ACTION ITEM
Copy out all lines in the data below containing the string "CROSS".

Stored items
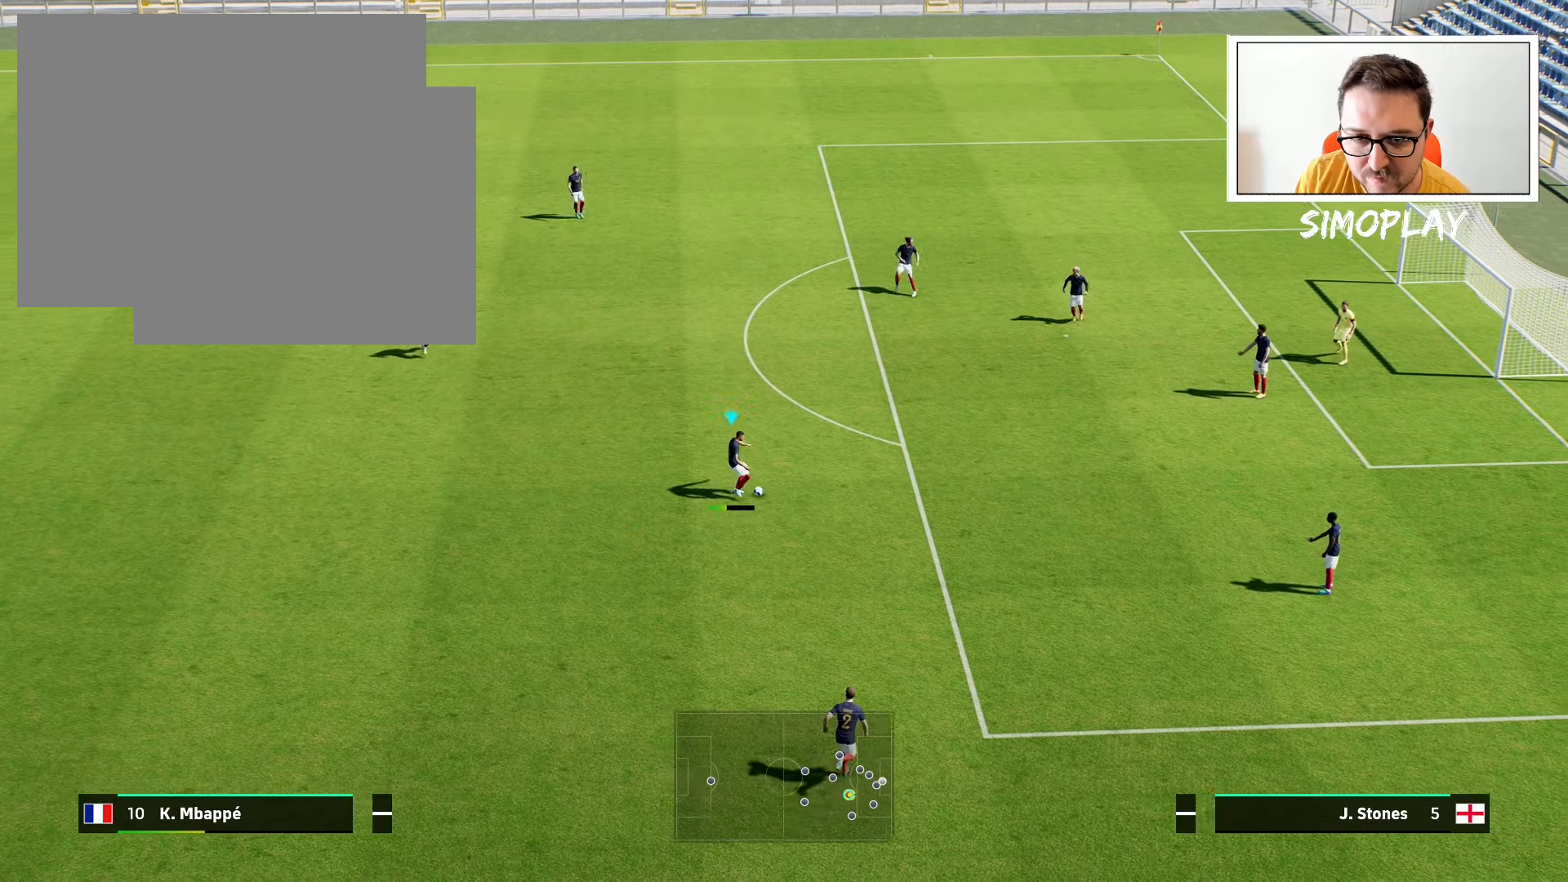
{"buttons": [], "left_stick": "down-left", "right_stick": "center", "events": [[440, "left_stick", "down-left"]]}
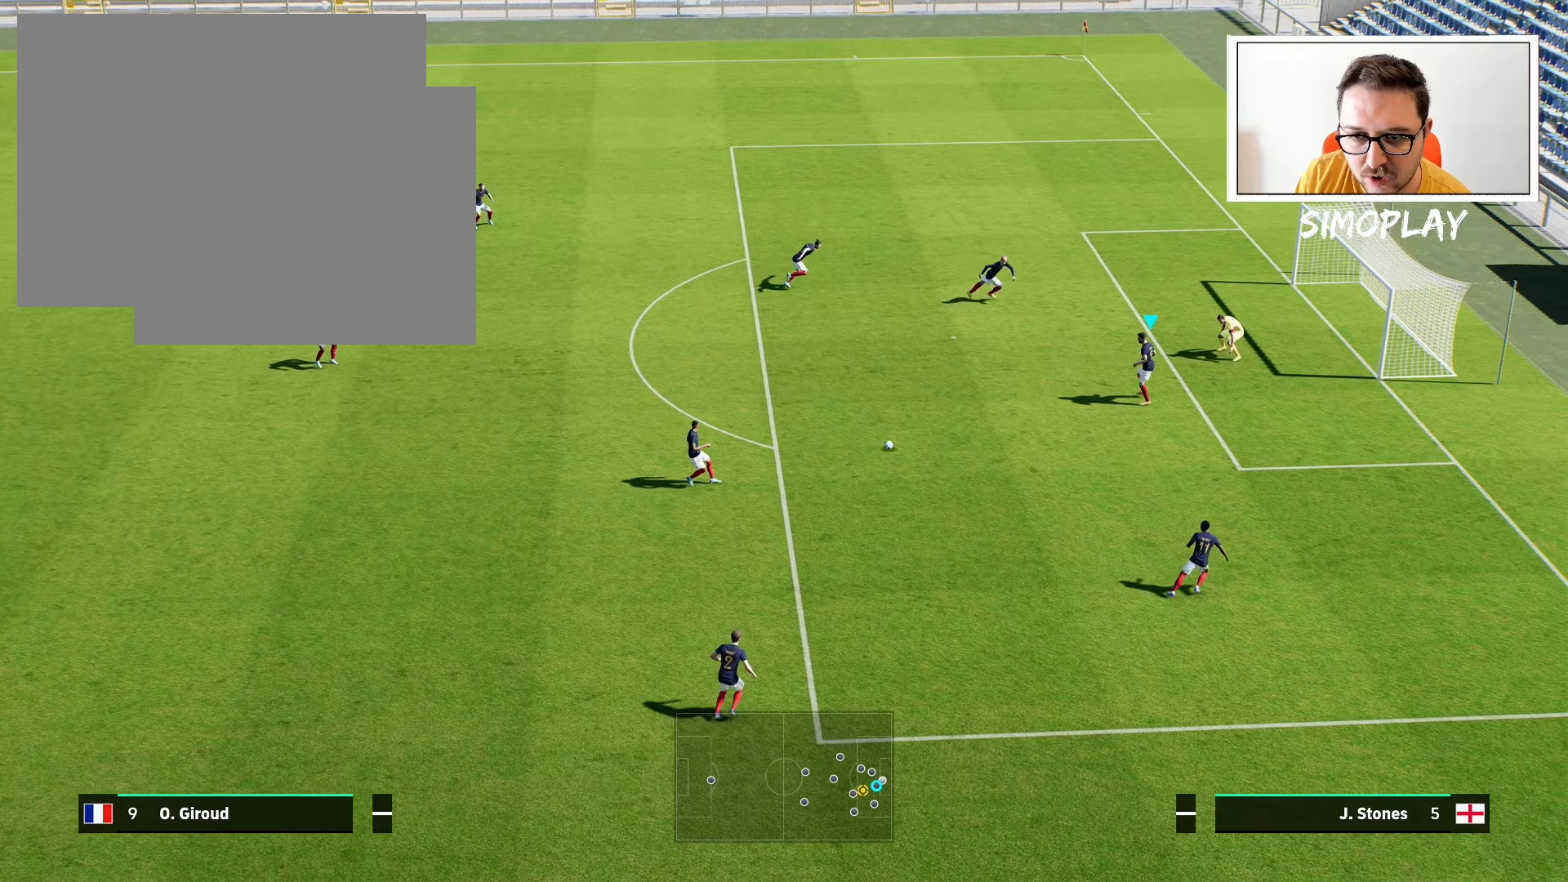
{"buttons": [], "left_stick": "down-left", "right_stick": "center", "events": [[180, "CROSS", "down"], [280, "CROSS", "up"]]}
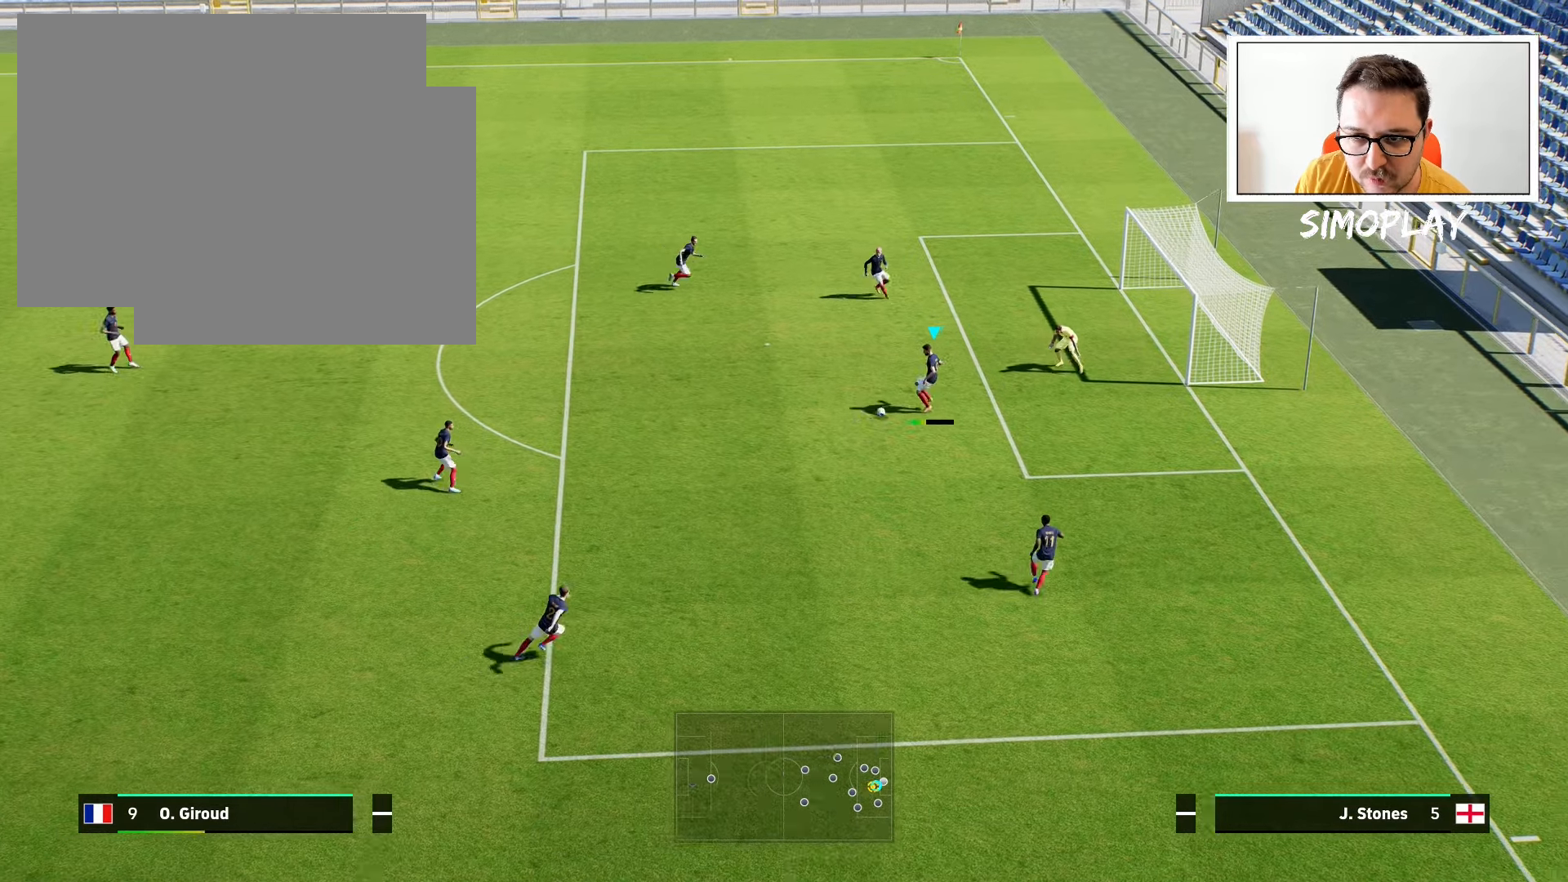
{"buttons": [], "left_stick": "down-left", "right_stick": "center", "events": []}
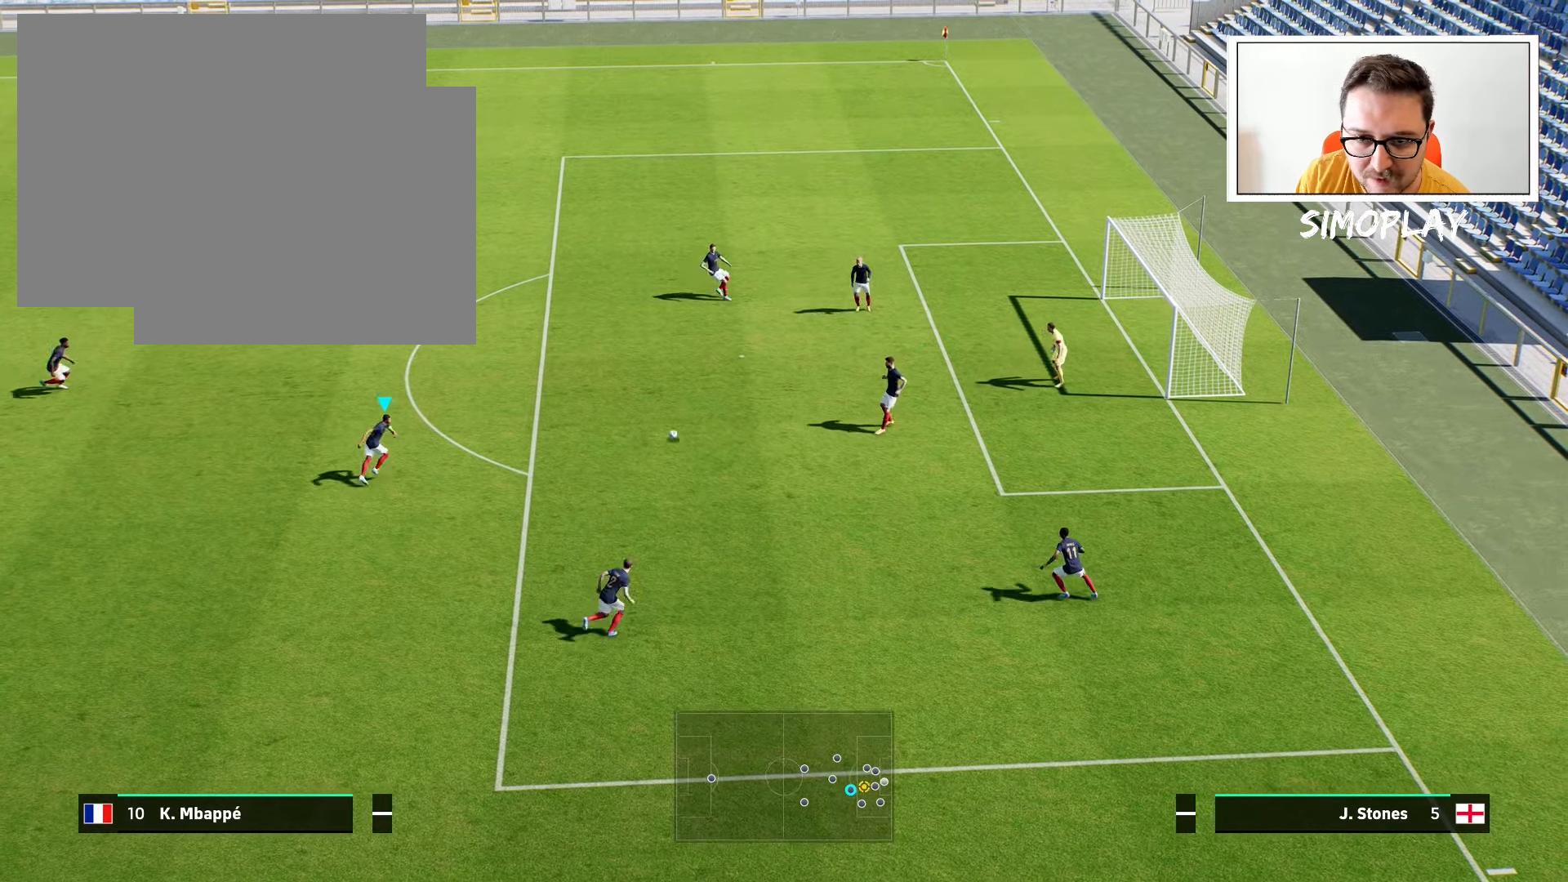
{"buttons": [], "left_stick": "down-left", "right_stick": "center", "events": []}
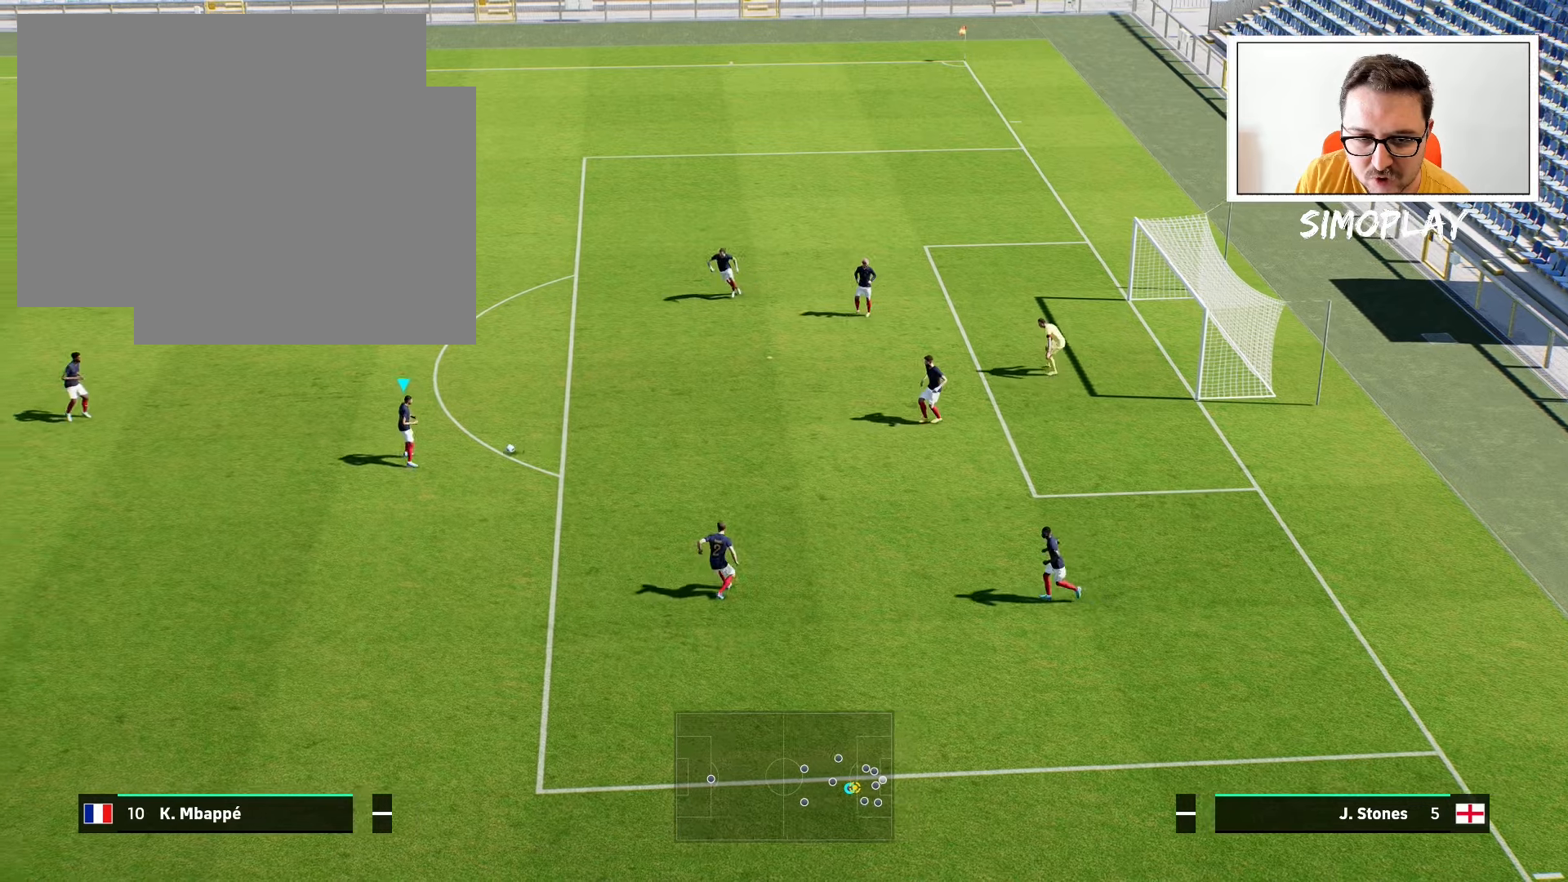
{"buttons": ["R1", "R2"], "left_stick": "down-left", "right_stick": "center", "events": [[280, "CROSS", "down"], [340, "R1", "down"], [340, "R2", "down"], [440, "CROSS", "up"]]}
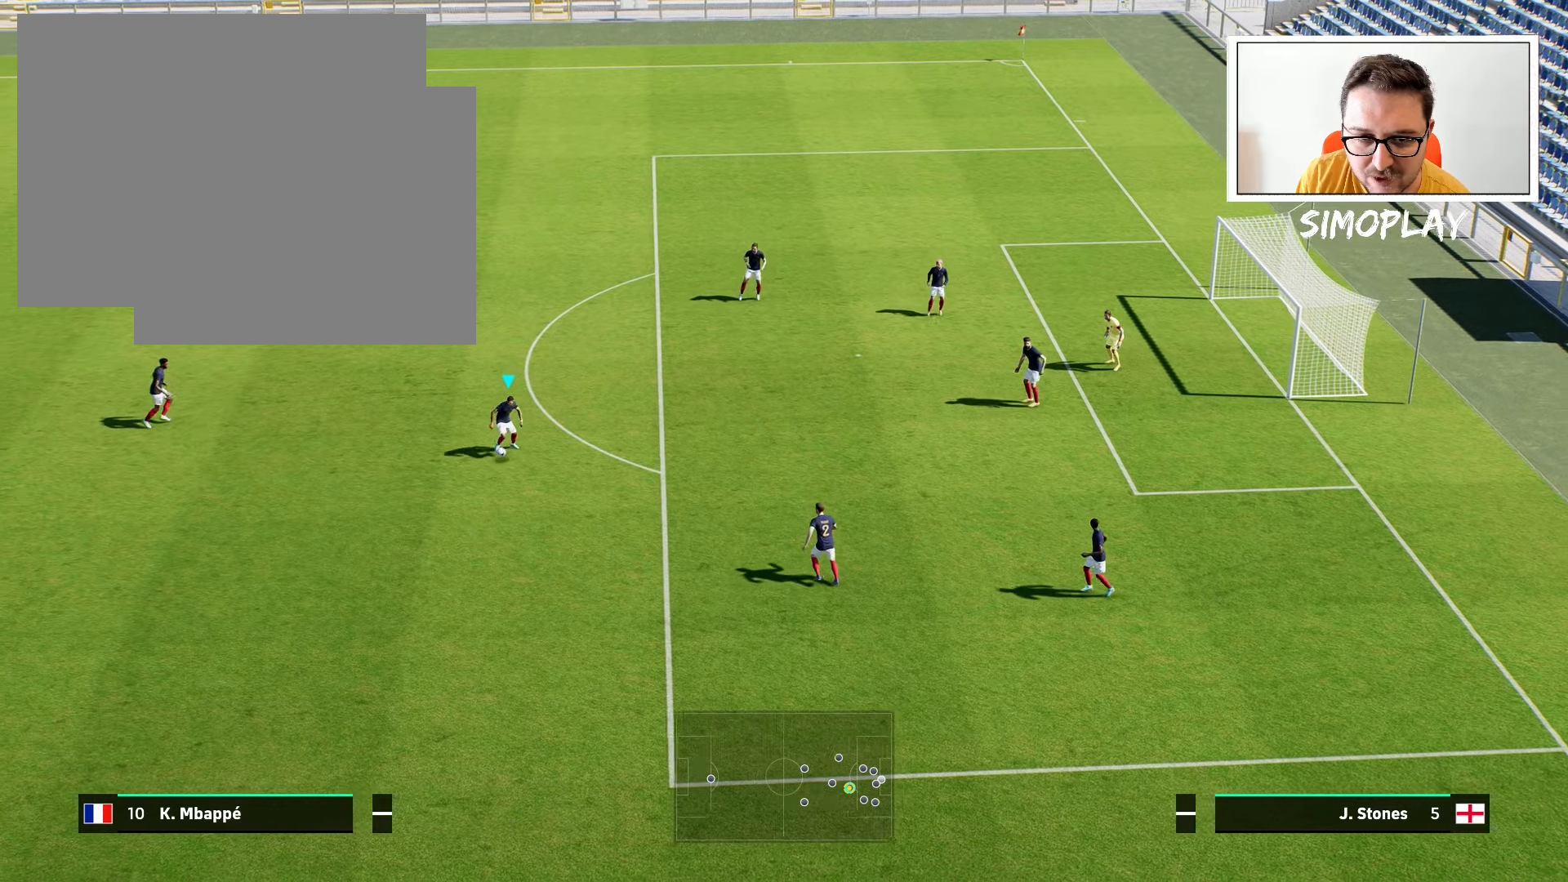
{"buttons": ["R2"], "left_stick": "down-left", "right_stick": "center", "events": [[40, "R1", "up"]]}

TASK RESPONSE
{"buttons": [], "left_stick": "down-left", "right_stick": "center", "events": [[180, "CROSS", "down"], [280, "CROSS", "up"]]}
{"buttons": ["R1", "R2"], "left_stick": "down-left", "right_stick": "center", "events": [[280, "CROSS", "down"], [340, "R1", "down"], [340, "R2", "down"], [440, "CROSS", "up"]]}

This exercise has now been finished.